Our staffers aren’t able to try on every single piece of clothing you read about on GQ.com (fashion moves fast these days), but we have an intimate knowledge of each brand’s strengths and know the hallmarks of quality clothing—from materials and sourcing, to craftsmanship, to sustainability efforts that aren’t just greenwashing. GQ Recommends heavily emphasizes our own editorial experience with those brands, how they make their clothes, and how those clothes have been reviewed by customers. Bottom line: GQ wouldn’t tell you to wear it if we wouldn’t.
We make every effort to cast as wide of a net as possible, with an eye on identifying the best options across three key categories: quality, fit, and price.

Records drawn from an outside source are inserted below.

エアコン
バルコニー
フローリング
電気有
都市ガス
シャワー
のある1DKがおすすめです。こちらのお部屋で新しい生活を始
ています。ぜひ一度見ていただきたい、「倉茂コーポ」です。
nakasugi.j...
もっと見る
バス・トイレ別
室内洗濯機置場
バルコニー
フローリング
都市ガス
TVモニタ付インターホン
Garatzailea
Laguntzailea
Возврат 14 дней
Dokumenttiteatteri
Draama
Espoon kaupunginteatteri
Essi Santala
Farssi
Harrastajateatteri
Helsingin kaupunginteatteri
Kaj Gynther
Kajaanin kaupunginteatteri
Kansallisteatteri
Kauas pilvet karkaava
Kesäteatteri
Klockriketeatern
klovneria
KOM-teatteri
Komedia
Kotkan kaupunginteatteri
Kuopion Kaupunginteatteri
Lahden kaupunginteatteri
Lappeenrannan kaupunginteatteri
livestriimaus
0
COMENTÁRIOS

To kick off the process, we enlist the GQ Recommends braintrust to vote on our contenders. Some of the folks involved have worked in retail, slinging clothes to the masses; others have toiled for small-batch menswear labels; all spend way too much time thinking about what hangs in their closets.
We lean on that collective experience to guide our search, culling a mix of household names, indie favorites, and the artisanal imprints on the bleeding-edge of the genre. Then we narrow down the assortment to the picks that scored the highest across quality, fit, and price.
Across the majority of our buying guides, our team boasts firsthand experience with the bulk of our selects, but a handful are totally new to us. So after several months of intense debate, we tally the votes, collate the anecdotal evidence, and emerge with a list of what we believe to be the absolute best of the category right now, from the tried-and-true stalwarts to the modern disruptors, the affordable beaters to the wildly expensive (but wildly worth-it) designer riffs.